10th March 2000 at 00:00
I AM a parent-governor in this Church of England school. I knew before I took on the job that it had become an unhappy place since the appointment of the current head. She has friends in high places, both the education authority and the church, but surely she shouldn't be bomb-proof.

The trouble is her bullying style, which everyone knows about and nobody tackles. Our teacher turnover is high and several teachers have been off with illnesses due to stress. At least half the teachers regularly approach individual governors in tears, talking about how cruelly they are treated, and several have already come to my house.

I have talked to our chairman but he is a peace-at-any-price sort and says there is nothing we can do, and that teachers are always whingeing. Some other governors are as worried as I am but bewildered about how they can help. One has talked to the vicar, another to an education authority personnel officer he plays golf with, but nobody has an answer. Yet from our governing body meetings you'd never think anything was wrong.

YOURS is a classic malfunctioning governing body, even to the fantasy quality of its meetings. What you do together bears no relation at all to what as individuals you perceive to be problems. You are all very well-motivated, but the hardest lesson is that individual governors who try to take up a problem themselves always come to grief, and if it involves teachers being encouraged in the kind of confidences you describe they suffer too. It is all unstructured, unscientific and changes nothing. Yet you clearly have a serious problem which only the governing body acting together can solve.

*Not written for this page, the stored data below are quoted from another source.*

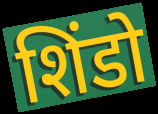
शिंडो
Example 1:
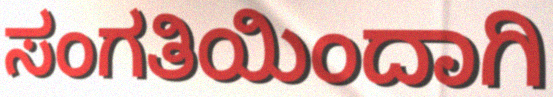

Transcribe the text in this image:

ಸಂಗತಿಯಿಂದಾಗಿ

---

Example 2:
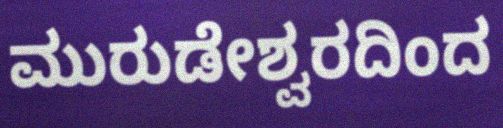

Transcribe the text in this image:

ಮುರುಡೇಶ್ವರದಿಂದ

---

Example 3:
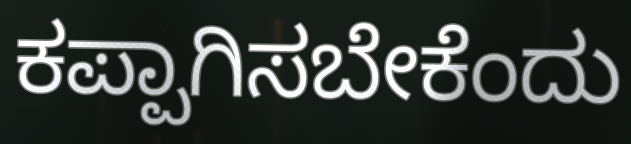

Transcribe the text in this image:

ಕಪ್ಪಾಗಿಸಬೇಕೆಂದು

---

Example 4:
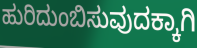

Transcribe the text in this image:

ಹುರಿದುಂಬಿಸುವುದಕ್ಕಾಗಿ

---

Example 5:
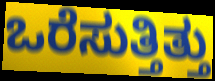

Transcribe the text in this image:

ಒರೆಸುತ್ತಿತ್ತು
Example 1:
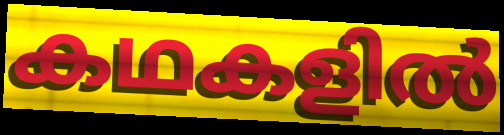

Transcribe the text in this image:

കഥകളിൽ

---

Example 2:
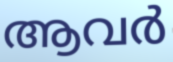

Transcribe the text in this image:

ആവർ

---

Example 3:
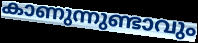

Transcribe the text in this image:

കാണുന്നുണ്ടാവും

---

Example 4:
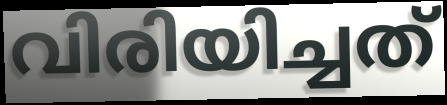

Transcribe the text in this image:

വിരിയിച്ചത്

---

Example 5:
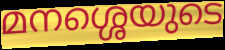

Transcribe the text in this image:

മനശ്ശെയുടെ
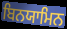
ਬਿਨਯਾਮਿਨ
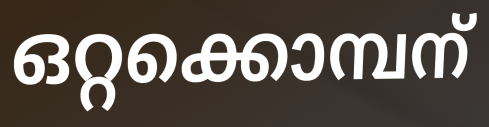
ഒറ്റക്കൊമ്പന്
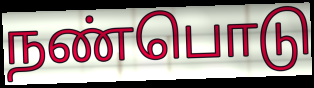
நண்பொடு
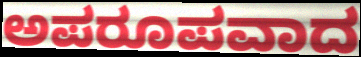
ಅಪರೂಪವಾದ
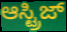
ಆಸ್ಟ್ರಿಜ್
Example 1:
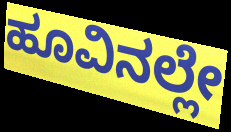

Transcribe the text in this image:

ಹೂವಿನಲ್ಲೇ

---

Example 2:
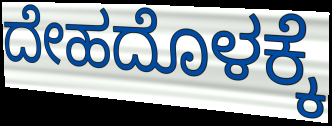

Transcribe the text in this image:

ದೇಹದೊಳಕ್ಕೆ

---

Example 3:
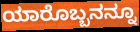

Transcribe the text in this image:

ಯಾರೊಬ್ಬನನ್ನೂ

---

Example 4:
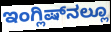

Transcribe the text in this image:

ಇಂಗ್ಲಿಷ್‌ನಲ್ಲೂ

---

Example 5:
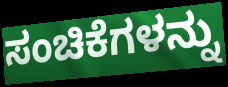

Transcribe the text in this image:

ಸಂಚಿಕೆಗಳನ್ನು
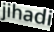
jihadi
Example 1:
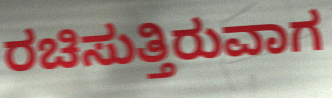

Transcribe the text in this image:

ರಚಿಸುತ್ತಿರುವಾಗ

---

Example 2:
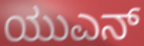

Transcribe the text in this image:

ಯುಎನ್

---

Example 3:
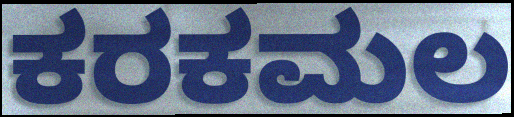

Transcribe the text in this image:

ಕರಕಮಲ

I do sympathise with teachers who haveto spend their working lives in the way you describe. But it doesn't help them at all to pour it out to individual governors who because of diffidence or fear of litigation don't or can't take it any further except in whispers, and would only do the teacher concerned further harm if they did, so what's the point? Whatever problems teachers have, there is some proper process for it within their workplace. It may mean initially - depending on the subject - going either to their line manager, their union, their teacher-governors or, formally, their governing body.

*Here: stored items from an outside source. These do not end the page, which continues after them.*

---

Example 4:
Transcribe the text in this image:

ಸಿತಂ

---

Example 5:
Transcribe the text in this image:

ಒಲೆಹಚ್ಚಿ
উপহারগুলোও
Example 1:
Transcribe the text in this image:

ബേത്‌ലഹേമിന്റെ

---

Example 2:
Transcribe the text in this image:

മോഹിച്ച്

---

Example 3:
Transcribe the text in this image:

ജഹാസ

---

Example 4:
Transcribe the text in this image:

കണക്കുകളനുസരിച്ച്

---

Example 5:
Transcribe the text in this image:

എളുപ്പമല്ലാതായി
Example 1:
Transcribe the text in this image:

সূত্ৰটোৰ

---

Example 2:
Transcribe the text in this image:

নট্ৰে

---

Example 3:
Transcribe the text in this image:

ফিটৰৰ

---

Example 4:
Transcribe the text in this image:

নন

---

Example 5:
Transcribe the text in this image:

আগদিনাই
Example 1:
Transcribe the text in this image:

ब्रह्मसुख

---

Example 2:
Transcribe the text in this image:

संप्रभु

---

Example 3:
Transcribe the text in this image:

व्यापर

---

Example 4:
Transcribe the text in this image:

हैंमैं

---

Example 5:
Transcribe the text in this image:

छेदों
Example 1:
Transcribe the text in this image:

In your situation it seems quite likely that they have a case for acting together as a group to bring a grievance case, which would be handled by a committee of governors, with an appeal panel of different governors no less in number than the original committee. The investigation would be thorough, objective, and hopefully constructive. It doesn't have to end in the dreaded outcome. Often a professionally conducted inquiry can help the person complained of to identify and cope with problems which are holding him or her back and create a fresh start.

Get guidance from your LEA on procedures when the time comes, but accept that it is your responsibility as a group to handle the issue.

It sounds as if your chair is short on leadership quality. The rest of you may need to put these points forcibly to him. There is a new procedure for voting a chair out of office in the last resort, with very strict safeguards to ensure fairness. But be sure that he isn't saveable with better support and also, if it comes to the crunch, that a heavy majority will stay together and that you can make your concerns stick.